__Source data__.
=-=-=-=-=

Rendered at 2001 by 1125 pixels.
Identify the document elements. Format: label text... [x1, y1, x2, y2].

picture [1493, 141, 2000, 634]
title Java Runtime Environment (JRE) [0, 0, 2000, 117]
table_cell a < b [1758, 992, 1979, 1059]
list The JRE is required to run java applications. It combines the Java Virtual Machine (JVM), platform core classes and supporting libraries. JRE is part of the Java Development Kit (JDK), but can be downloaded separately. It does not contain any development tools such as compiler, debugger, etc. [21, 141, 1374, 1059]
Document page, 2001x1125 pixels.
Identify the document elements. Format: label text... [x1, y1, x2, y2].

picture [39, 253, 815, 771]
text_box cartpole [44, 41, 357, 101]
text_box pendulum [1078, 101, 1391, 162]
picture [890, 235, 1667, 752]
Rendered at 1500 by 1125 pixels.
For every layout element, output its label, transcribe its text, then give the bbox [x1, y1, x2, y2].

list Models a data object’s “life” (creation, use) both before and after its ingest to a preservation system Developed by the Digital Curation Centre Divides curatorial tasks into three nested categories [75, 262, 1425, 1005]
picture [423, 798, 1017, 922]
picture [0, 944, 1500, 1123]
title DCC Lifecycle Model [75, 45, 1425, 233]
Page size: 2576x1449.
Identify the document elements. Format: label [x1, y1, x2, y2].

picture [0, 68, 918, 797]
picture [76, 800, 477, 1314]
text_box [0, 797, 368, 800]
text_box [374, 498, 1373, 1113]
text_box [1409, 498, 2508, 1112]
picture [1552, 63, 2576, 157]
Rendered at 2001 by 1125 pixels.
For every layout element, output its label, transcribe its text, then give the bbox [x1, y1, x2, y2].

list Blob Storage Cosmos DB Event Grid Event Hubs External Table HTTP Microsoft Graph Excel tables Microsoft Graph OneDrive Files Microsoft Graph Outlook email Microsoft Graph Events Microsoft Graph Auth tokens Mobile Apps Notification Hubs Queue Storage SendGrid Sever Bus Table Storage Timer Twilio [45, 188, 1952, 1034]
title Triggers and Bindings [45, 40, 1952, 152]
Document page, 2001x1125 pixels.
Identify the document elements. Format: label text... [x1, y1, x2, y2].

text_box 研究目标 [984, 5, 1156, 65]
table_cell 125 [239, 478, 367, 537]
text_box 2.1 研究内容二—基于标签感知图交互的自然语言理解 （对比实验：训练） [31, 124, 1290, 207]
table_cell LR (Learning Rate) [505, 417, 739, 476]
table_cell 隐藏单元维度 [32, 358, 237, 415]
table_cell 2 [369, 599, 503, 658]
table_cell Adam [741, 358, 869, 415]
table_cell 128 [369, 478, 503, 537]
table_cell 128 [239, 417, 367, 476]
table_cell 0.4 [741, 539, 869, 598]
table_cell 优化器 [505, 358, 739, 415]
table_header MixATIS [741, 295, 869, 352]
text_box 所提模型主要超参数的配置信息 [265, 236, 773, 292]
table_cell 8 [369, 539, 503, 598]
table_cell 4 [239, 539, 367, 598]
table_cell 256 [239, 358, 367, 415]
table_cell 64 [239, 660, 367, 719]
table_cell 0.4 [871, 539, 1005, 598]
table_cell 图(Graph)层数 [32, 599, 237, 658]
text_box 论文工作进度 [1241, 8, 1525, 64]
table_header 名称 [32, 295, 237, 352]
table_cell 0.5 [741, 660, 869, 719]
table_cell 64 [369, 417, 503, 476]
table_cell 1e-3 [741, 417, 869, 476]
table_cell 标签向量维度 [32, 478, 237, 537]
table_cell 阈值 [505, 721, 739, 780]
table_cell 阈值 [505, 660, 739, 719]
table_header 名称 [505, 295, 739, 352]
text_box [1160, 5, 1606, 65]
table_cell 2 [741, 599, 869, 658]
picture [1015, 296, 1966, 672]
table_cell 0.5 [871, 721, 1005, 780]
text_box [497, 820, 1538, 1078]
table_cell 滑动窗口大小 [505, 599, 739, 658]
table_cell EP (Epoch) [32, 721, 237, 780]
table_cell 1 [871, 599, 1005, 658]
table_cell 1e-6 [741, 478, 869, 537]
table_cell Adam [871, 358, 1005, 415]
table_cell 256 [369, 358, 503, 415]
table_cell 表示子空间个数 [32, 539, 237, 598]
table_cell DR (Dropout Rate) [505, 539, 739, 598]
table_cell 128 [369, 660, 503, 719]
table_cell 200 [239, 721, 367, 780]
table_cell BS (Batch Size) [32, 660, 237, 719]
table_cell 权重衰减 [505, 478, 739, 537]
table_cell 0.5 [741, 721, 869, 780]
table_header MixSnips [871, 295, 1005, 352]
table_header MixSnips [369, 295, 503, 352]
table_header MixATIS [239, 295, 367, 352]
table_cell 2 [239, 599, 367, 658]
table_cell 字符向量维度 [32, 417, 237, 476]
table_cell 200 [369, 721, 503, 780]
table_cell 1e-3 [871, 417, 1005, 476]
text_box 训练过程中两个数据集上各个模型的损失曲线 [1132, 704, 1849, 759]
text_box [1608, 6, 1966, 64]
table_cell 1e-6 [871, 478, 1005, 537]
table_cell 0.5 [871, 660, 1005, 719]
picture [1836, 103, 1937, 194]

=-=-=-=-=

__To-do item__. Each record above must be given again exactly.

__Reply__.
Rendered at 2001 by 1125 pixels.
Identify the document elements. Format: label text... [x1, y1, x2, y2].

picture [1493, 141, 2000, 634]
title Java Runtime Environment (JRE) [0, 0, 2000, 117]
table_cell a < b [1758, 992, 1979, 1059]
list The JRE is required to run java applications. It combines the Java Virtual Machine (JVM), platform core classes and supporting libraries. JRE is part of the Java Development Kit (JDK), but can be downloaded separately. It does not contain any development tools such as compiler, debugger, etc. [21, 141, 1374, 1059]
Document page, 2001x1125 pixels.
Identify the document elements. Format: label text... [x1, y1, x2, y2].

picture [39, 253, 815, 771]
text_box cartpole [44, 41, 357, 101]
text_box pendulum [1078, 101, 1391, 162]
picture [890, 235, 1667, 752]
Rendered at 1500 by 1125 pixels.
For every layout element, output its label, transcribe its text, then give the bbox [x1, y1, x2, y2].

list Models a data object’s “life” (creation, use) both before and after its ingest to a preservation system Developed by the Digital Curation Centre Divides curatorial tasks into three nested categories [75, 262, 1425, 1005]
picture [423, 798, 1017, 922]
picture [0, 944, 1500, 1123]
title DCC Lifecycle Model [75, 45, 1425, 233]
Page size: 2576x1449.
Identify the document elements. Format: label [x1, y1, x2, y2].

picture [0, 68, 918, 797]
picture [76, 800, 477, 1314]
text_box [0, 797, 368, 800]
text_box [374, 498, 1373, 1113]
text_box [1409, 498, 2508, 1112]
picture [1552, 63, 2576, 157]
Rendered at 2001 by 1125 pixels.
For every layout element, output its label, transcribe its text, then give the bbox [x1, y1, x2, y2].

list Blob Storage Cosmos DB Event Grid Event Hubs External Table HTTP Microsoft Graph Excel tables Microsoft Graph OneDrive Files Microsoft Graph Outlook email Microsoft Graph Events Microsoft Graph Auth tokens Mobile Apps Notification Hubs Queue Storage SendGrid Sever Bus Table Storage Timer Twilio [45, 188, 1952, 1034]
title Triggers and Bindings [45, 40, 1952, 152]
Document page, 2001x1125 pixels.
Identify the document elements. Format: label text... [x1, y1, x2, y2].

text_box 研究目标 [984, 5, 1156, 65]
table_cell 125 [239, 478, 367, 537]
text_box 2.1 研究内容二—基于标签感知图交互的自然语言理解 （对比实验：训练） [31, 124, 1290, 207]
table_cell LR (Learning Rate) [505, 417, 739, 476]
table_cell 隐藏单元维度 [32, 358, 237, 415]
table_cell 2 [369, 599, 503, 658]
table_cell Adam [741, 358, 869, 415]
table_cell 128 [369, 478, 503, 537]
table_cell 128 [239, 417, 367, 476]
table_cell 0.4 [741, 539, 869, 598]
table_cell 优化器 [505, 358, 739, 415]
table_header MixATIS [741, 295, 869, 352]
text_box 所提模型主要超参数的配置信息 [265, 236, 773, 292]
table_cell 8 [369, 539, 503, 598]
table_cell 4 [239, 539, 367, 598]
table_cell 256 [239, 358, 367, 415]
table_cell 64 [239, 660, 367, 719]
table_cell 0.4 [871, 539, 1005, 598]
table_cell 图(Graph)层数 [32, 599, 237, 658]
text_box 论文工作进度 [1241, 8, 1525, 64]
table_header 名称 [32, 295, 237, 352]
table_cell 0.5 [741, 660, 869, 719]
table_cell 64 [369, 417, 503, 476]
table_cell 1e-3 [741, 417, 869, 476]
table_cell 标签向量维度 [32, 478, 237, 537]
table_cell 阈值 [505, 721, 739, 780]
table_cell 阈值 [505, 660, 739, 719]
table_header 名称 [505, 295, 739, 352]
text_box [1160, 5, 1606, 65]
table_cell 2 [741, 599, 869, 658]
picture [1015, 296, 1966, 672]
table_cell 0.5 [871, 721, 1005, 780]
text_box [497, 820, 1538, 1078]
table_cell 滑动窗口大小 [505, 599, 739, 658]
table_cell EP (Epoch) [32, 721, 237, 780]
table_cell 1 [871, 599, 1005, 658]
table_cell 1e-6 [741, 478, 869, 537]
table_cell Adam [871, 358, 1005, 415]
table_cell 256 [369, 358, 503, 415]
table_cell 表示子空间个数 [32, 539, 237, 598]
table_cell DR (Dropout Rate) [505, 539, 739, 598]
table_cell 128 [369, 660, 503, 719]
table_cell 200 [239, 721, 367, 780]
table_cell BS (Batch Size) [32, 660, 237, 719]
table_cell 权重衰减 [505, 478, 739, 537]
table_cell 0.5 [741, 721, 869, 780]
table_header MixSnips [871, 295, 1005, 352]
table_header MixSnips [369, 295, 503, 352]
table_header MixATIS [239, 295, 367, 352]
table_cell 2 [239, 599, 367, 658]
table_cell 字符向量维度 [32, 417, 237, 476]
table_cell 200 [369, 721, 503, 780]
table_cell 1e-3 [871, 417, 1005, 476]
text_box 训练过程中两个数据集上各个模型的损失曲线 [1132, 704, 1849, 759]
text_box [1608, 6, 1966, 64]
table_cell 1e-6 [871, 478, 1005, 537]
table_cell 0.5 [871, 660, 1005, 719]
picture [1836, 103, 1937, 194]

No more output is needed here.